Il segretario provinciale del Pd accusa Fratelli d’Italia di aver nascosto l’affiliazione dell’ex consigliere comunale alla massoneria
PRATO. Fanno la lezione a noi, ma il problema ce l’hanno in casa. Marco Biagioni, segretario provinciale del Partito democratico, non si è lasciato sfuggire l’occasione per polemizzare con Fratelli d’Italia a proposito del caso che riguarda l’ex consigliere comunale Tommaso Cocci, accusato di essere massone e oggetto di un ricatto a luci rosse.
"La questione sollevata oggi dalla stampa sull'affiliazione di Tommaso Cocci alla loggia massonica Sagittario, la stessa di Matteini Bresci – scrive Biagioni – impone una riflessione seria sui principi di trasparenza che devono guidare chi intende amministrare la cosa pubblica. La massoneria, come ho detto all'indomani dell'inchiesta della Procura di Firenze, è incompatibile con l'impegno politico amministrativo. Chi ricopre ruoli nelle istituzioni deve avere come unico riferimento il mandato popolare e la massima trasparenza verso i cittadini. Non possono esistere fedeltà parallele o appartenenze riservate quando si è chiamati a servire la comunità".
"Mi chiedo perché Tommaso Cocci non abbia avuto l'onestà intellettuale di dichiarare fin da subito la sua appartenenza alla loggia – aggiunge Biagioni – e perché i fratelli e le sorelle d'Italia, a cominciare dall'onorevole Chiara La Porta, se ne erano a conoscenza, abbiano taciuto e coperto questa notizia così a lungo. Dopo mesi di campagne d'odio contro il Pd, portate avanti proprio da La Porta e Cocci, adesso scopriamo che l'ex capogruppo di FdI in consiglio comunale e attuale candidato alle regionali ha ricoperto ruoli di primo piano nella loggia attenzionata dalla Procura. Lo conferma lui stesso a un giornale nazionale".
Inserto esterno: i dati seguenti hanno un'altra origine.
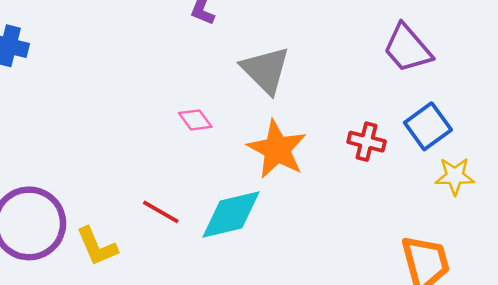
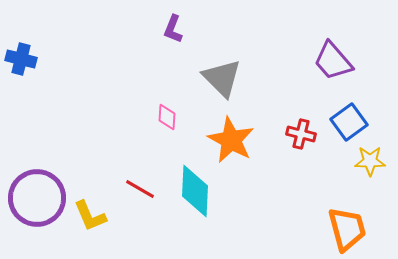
pink diamond: (195, 120) -> (167, 117), turned 40
cyan diamond: (231, 214) -> (195, 191), turned -74

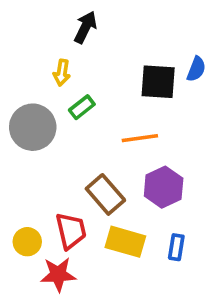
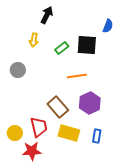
blue semicircle: (196, 69) -> (108, 26), moved
green rectangle: (82, 107) -> (62, 48), moved
gray circle: (33, 127) -> (18, 70), size x0.6

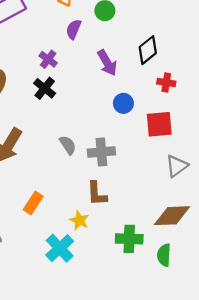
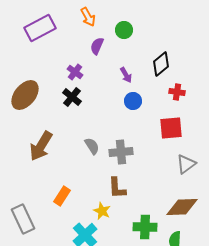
purple arrow: (107, 63) -> (126, 75), size x0.7
blue circle: (123, 103) -> (133, 101), moved

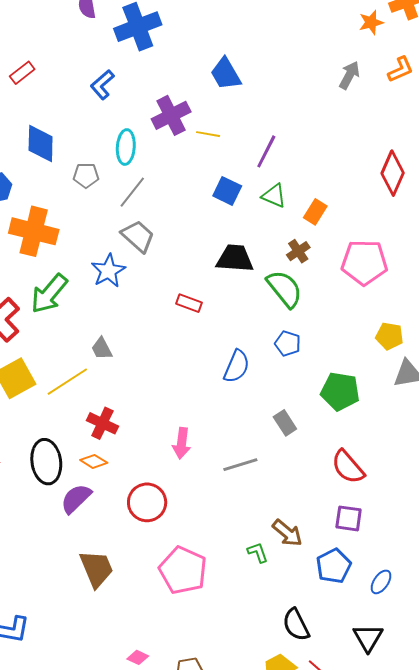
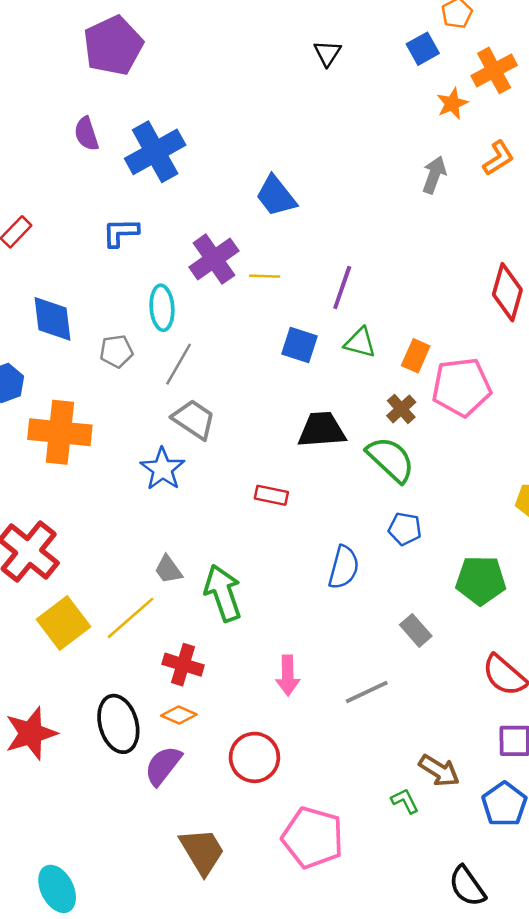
blue L-shape: (102, 85) -> (121, 232), turned 48
pink pentagon: (364, 262) -> (461, 387), moved
green arrow: (49, 294) -> (223, 593), moved, turned 129

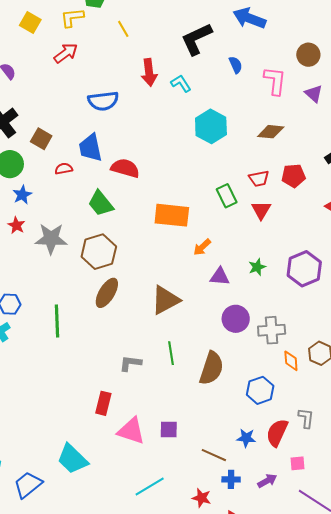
"La verità è che siamo di fronte a un partito con una doppia morale: attacca gli avversari quando il problema ce l'ha tutto in casa. Questa è la destra che intende governare Prato e la Toscana, una destra che cavalca il tema della legalità e della trasparenza solo quando fa comodo. Su tutte le altre questioni, che fino a prova contraria attengono alla sfera privata e personale di Tommaso Cocci – conclude Biagioni –non intendo dire una sola parola perché credo che si sia di fronte a un ignobile caso di ricatto e di revenge porn. Un fenomeno inaccettabile che rappresenta una forma di violenza intollerabile che deve essere punita con fermezza. Spero che le forze di polizia e la magistratura su questo facciano chiarezza, innanzitutto a tutela dello stesso Tommaso Cocci".